The U.S. GDP increased at an annual rate of 2.9% in Q4 2022, lower than the previous quarter but above the consensus estimate of 2.6%. Yields on U.S. Treasuries slightly increased along the curve following the report. 

The benchmark 10- year T-note yield edged up 3 bps to 3.51% while the 2-year yield gained 1 basis point from 4.19% to 4.20%. Over the last four weeks, the Federal Reserve has been letting $81 billion worth of assets roll off its balance sheet, reducing the money supply and the availability of credit in the financial system.
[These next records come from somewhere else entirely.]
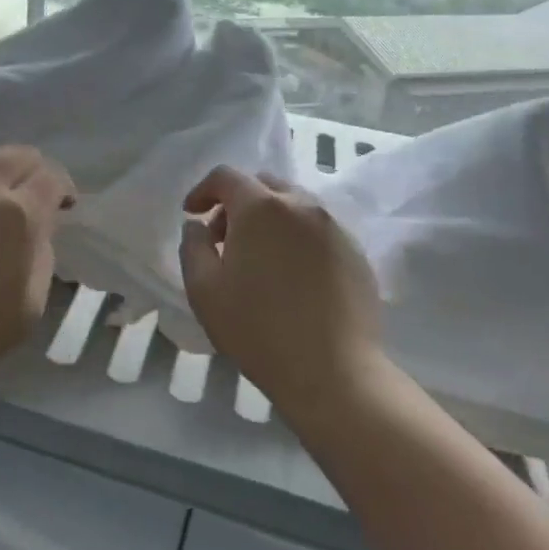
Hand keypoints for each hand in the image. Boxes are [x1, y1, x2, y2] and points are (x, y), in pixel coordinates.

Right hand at [178, 167, 387, 425]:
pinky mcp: (357, 253)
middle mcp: (302, 206)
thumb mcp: (203, 289)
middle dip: (238, 203)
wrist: (334, 373)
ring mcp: (335, 228)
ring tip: (259, 259)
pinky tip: (291, 276)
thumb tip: (197, 225)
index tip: (191, 214)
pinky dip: (297, 238)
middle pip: (264, 184)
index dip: (203, 190)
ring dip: (270, 219)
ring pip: (295, 206)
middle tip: (224, 239)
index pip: (226, 176)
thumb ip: (192, 246)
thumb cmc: (258, 329)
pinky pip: (319, 230)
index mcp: (261, 207)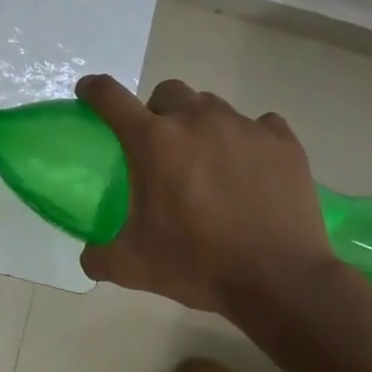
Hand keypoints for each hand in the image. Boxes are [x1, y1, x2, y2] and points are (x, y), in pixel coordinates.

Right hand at [75, 76, 336, 315]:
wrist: (280, 281)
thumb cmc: (197, 264)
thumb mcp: (133, 267)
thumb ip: (99, 256)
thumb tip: (89, 256)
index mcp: (153, 141)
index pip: (109, 96)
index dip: (93, 90)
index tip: (89, 93)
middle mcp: (196, 120)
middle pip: (168, 92)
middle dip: (158, 111)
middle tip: (161, 147)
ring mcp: (244, 127)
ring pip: (212, 106)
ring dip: (201, 125)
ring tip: (208, 161)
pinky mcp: (283, 142)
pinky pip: (260, 125)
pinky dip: (248, 140)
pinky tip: (249, 169)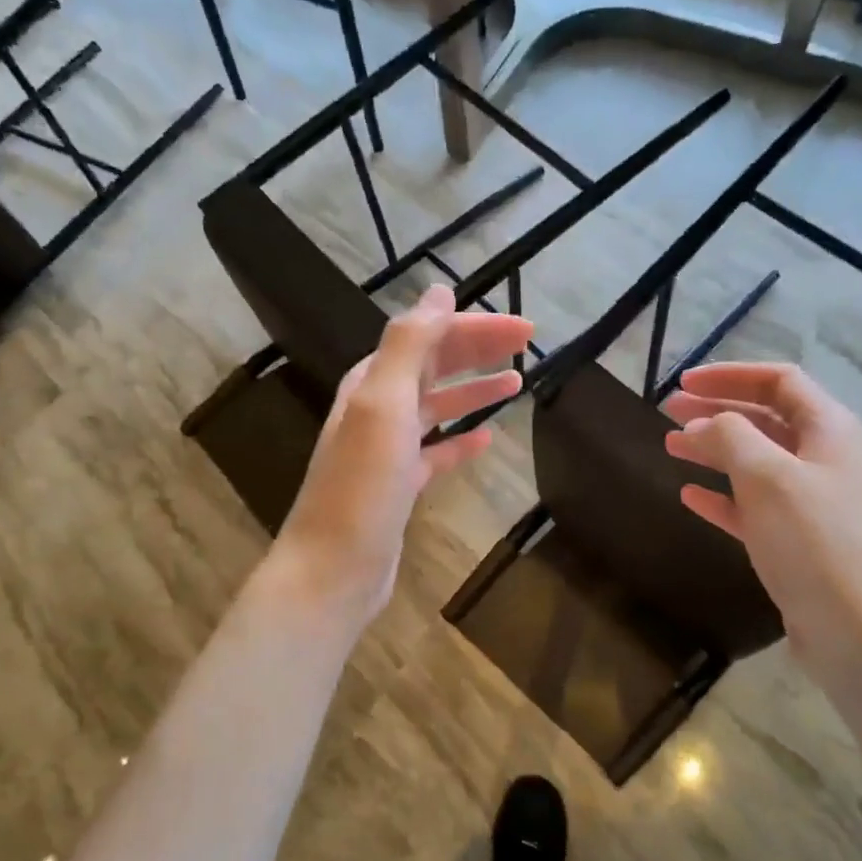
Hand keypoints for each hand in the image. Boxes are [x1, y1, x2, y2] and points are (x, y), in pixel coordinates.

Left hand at [274, 285, 533, 625]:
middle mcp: (377, 409)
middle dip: (478, 351)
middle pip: (434, 367)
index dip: (475, 328)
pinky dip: (460, 442)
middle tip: (527, 345)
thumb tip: (438, 292)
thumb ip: (408, 345)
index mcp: (372, 383)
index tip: (524, 328)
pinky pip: (435, 453)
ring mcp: (387, 450)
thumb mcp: (382, 404)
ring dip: (473, 391)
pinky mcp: (399, 486)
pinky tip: (486, 441)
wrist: (334, 568)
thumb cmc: (361, 486)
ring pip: (437, 407)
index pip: (429, 338)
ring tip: (515, 383)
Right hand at [663, 361, 861, 684]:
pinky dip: (722, 496)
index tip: (683, 382)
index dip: (730, 375)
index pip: (779, 382)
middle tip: (669, 412)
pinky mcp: (799, 543)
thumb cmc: (818, 545)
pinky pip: (754, 506)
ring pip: (756, 462)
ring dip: (714, 450)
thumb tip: (701, 425)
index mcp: (830, 431)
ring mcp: (814, 504)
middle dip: (717, 411)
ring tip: (670, 447)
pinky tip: (690, 496)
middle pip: (766, 419)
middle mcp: (826, 460)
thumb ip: (730, 437)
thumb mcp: (769, 478)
That might prompt businesses to delay any new investments, including hiring. For the record, the U.S. central bank has already allowed its balance sheet to shrink by $500 billion from the peak observed in mid-April 2022, to $8.47 trillion.

In Europe, the yield on the German 10-year Bund rose 6 basis points to 2.24% while the French OAT yield with the same maturity closed at 2.71% (up 10 basis points). In Japan, the BOJ's dogged defense of yield curve control seems to be working with 10-year yields holding below the 0.50% ceiling (up 8 basis points at 0.485%).

Corporate bonds were mixed. Investment grade corporate bond prices were down 0.15% in Europe (IBOXX € Liquid Corporates index) and up 0.24% in the U.S. (IBOXX iShares $ Investment Grade Corporate Bond Index). High-yield bonds notched a fourth week of gains in Europe (IBOXX € Liquid High Yield Index up +0.22%). They added 0.29% in the U.S. (Markit iBoxx USD Liquid High Yield Capped Index). Emerging debt in local currencies turned positive with a gain of 0.61% as the greenback continued to weaken against most currencies. 

Gold prices were little changed at $1,929.40/Oz (+0.06%). The yellow metal reached its highest level since April.